* **Что требуется**: Какой предмет в рамках двухлетнего обучения на МВА, согласно фрагменту интервью о социальном предпринимательстве, очень зацепил В. Налбандову?

━━ Фрагмент текста ━━

У меня экономическое образование первое. И я, соответственно, проработала в экономических блоках, в финансовых департаментах крупных организаций, начиная от менеджера и заканчивая уже руководящей позицией. Но к определенному моменту после 30 лет, когда уже, в принципе, в голове все выстроено, уже есть какой-то жизненный опыт, я поняла, что все-таки это не совсем мое. То есть вот изначально то, что какие-то у меня были просветления после школы, я просто их не могла описать. Ну, и потом там личная жизнь была, рождение дочери. Как бы я не занималась аналитикой своих внутренних пожеланий, вот как-то все шло и шло. И, в принципе, все шло достаточно удачно в этих бизнесах. Но я понимала, что не совсем то.
Я начала искать. Я начала задавать вопросы, что же я хочу. И я окончила бизнес-школу. На тот момент у меня были пожелания что-то вроде создать свой бизнес. Но я не понимала, что я хочу. И вот в рамках двухлетнего обучения на МВА у нас был такой предмет – корпоративно-социальная ответственность, он меня очень зацепил. Хотя для меня, как человека бизнеса, это было что-то из разряда просто про благотворительность. Но мне это стало интересно, потому что что-то внутри меня екнуло.
Я стала глубже копать, что же это, кто этим занимается, какие есть направления. То есть это очень глобальная тема – КСО. И таким образом я вышла на понятие социального предпринимательства. Я считаю, что для меня это прям находка, подарок судьбы. Потому что для меня, как человека, проработавшего в бизнесе порядка 13 лет, и с очень логичным, рациональным, структурным образом мышления, для меня это прям вот то, что мне нужно.
А. Сулхаева:
- Для души.
В. Налбандова:
- И как раз таки я это разделяю. То есть я как раз таки вот этот социальный эффект он идет такой как вишенка на тортике. То есть, в принципе, я считаю, что это прям вот, ну, действительно, для меня оказалось подарком. И бизнес, и есть смысл. Бизнес и смысл.
А. Сулхаева:
- В принципе, сейчас, мне кажется, вообще крепнет этот тренд на то, чтобы работа, бизнес приносили не только прибыль как сотрудникам, так и самой компании, но и в целом какую-то пользу обществу. Как ты думаешь, почему?

━━━
━━ Исходные данные ━━

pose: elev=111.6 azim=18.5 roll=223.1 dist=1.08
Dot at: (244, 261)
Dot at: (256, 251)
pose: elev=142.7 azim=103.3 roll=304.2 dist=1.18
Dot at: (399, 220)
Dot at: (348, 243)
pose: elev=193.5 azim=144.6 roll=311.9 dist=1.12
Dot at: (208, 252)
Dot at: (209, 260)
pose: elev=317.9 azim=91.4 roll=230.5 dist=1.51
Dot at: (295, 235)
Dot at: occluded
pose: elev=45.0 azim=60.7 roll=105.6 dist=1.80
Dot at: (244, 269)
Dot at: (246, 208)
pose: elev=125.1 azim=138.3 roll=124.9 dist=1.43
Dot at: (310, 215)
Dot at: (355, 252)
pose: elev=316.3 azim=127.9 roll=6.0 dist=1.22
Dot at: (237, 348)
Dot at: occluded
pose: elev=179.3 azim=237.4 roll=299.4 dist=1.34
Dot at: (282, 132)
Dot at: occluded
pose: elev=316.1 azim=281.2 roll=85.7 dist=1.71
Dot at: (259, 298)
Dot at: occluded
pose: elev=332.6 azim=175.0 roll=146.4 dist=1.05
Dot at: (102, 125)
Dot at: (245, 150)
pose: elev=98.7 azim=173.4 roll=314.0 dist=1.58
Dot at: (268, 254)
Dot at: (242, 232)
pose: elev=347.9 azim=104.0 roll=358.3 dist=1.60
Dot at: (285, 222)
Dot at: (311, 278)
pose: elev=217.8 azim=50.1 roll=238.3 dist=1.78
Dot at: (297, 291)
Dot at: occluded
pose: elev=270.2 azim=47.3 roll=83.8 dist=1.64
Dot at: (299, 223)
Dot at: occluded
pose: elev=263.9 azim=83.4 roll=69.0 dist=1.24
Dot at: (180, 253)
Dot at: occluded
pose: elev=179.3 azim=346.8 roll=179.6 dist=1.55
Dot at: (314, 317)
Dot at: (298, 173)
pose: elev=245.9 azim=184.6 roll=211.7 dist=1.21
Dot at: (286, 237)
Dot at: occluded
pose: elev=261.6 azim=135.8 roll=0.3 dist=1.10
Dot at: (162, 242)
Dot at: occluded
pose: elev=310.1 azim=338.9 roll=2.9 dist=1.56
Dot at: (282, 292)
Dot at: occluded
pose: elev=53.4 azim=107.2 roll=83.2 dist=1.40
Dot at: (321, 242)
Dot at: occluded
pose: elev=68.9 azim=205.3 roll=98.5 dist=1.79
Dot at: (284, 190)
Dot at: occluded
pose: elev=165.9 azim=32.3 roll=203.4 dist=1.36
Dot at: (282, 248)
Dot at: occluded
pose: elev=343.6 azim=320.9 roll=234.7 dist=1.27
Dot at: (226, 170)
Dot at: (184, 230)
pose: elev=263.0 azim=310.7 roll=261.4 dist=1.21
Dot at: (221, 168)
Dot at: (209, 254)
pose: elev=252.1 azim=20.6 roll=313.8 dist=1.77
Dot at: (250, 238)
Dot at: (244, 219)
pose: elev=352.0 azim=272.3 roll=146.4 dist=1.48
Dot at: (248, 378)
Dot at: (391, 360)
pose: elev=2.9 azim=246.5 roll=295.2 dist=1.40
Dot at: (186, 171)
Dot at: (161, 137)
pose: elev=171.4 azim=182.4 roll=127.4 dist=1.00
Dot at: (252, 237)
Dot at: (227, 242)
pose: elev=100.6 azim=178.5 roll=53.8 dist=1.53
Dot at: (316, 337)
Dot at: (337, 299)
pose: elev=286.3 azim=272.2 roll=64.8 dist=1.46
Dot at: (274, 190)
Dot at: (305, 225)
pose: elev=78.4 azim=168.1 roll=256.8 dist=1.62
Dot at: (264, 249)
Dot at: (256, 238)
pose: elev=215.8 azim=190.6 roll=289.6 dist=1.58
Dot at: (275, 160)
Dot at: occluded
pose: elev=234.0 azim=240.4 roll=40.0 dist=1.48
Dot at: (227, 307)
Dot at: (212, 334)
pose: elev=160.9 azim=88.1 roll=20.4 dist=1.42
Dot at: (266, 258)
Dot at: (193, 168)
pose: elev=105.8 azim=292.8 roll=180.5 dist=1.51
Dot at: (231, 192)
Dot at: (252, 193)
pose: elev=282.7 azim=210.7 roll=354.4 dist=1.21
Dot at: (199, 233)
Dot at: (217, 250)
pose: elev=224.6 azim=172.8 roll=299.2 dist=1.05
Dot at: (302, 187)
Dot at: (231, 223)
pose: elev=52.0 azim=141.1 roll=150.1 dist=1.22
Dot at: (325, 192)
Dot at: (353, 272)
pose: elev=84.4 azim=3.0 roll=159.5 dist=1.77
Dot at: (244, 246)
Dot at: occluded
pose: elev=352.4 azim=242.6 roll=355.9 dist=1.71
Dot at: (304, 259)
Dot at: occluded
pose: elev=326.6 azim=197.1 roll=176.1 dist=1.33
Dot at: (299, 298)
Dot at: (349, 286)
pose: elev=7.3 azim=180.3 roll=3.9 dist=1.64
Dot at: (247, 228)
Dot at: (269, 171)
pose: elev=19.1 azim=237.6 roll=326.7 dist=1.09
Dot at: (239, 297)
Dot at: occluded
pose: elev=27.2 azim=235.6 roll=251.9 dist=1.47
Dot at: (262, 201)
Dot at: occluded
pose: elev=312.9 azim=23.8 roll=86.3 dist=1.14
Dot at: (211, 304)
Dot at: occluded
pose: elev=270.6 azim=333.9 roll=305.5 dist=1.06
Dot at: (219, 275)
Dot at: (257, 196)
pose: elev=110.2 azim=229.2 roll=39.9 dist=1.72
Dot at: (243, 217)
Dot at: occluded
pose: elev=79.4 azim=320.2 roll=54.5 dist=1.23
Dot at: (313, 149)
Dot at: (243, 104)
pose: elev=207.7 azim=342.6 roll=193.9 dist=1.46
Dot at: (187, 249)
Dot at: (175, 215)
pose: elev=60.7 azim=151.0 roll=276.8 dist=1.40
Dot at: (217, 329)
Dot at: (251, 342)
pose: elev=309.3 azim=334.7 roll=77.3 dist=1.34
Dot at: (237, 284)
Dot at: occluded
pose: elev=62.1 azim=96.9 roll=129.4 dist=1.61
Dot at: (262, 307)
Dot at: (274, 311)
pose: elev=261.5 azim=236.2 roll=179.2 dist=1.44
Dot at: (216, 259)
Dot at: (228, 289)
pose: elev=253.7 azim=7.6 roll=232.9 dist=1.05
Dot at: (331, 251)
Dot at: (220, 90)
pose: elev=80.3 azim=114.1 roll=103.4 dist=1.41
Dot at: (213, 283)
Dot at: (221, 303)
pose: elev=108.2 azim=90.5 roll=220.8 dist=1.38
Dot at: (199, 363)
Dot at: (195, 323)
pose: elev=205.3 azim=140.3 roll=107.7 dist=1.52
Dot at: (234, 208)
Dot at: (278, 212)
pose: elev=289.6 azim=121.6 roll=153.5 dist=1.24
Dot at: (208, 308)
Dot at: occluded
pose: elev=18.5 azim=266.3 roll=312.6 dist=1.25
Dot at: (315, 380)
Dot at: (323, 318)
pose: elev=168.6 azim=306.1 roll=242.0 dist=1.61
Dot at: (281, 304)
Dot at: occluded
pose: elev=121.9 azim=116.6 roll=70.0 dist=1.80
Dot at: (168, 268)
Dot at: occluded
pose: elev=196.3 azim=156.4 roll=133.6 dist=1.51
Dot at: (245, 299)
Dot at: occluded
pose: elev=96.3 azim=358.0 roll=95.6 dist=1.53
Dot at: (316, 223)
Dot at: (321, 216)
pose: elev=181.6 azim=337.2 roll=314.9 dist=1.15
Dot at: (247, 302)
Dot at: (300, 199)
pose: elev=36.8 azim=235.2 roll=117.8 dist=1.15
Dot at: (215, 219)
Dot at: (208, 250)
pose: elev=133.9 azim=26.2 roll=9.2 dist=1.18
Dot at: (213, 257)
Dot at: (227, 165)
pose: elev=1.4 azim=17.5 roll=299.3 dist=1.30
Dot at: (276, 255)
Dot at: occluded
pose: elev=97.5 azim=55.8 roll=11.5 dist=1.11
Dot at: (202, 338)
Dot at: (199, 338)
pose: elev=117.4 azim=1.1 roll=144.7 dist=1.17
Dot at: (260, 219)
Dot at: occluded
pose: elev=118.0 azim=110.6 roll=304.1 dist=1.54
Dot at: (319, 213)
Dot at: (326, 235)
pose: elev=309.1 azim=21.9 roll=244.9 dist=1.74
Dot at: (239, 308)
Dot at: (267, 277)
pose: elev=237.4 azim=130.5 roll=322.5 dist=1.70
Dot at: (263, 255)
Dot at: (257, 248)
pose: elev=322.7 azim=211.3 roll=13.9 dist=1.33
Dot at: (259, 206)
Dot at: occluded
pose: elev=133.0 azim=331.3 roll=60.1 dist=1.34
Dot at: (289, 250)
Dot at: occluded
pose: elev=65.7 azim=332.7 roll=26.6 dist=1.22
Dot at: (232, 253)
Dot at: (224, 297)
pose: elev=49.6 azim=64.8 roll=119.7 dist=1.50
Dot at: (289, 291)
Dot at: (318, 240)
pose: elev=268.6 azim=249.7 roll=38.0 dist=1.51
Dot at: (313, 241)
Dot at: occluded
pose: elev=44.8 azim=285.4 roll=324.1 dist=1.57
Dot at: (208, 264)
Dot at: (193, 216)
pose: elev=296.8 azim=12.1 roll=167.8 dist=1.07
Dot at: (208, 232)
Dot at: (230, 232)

━━━

* **Ответ к заданию**: Корпоративно-социальная ответственность.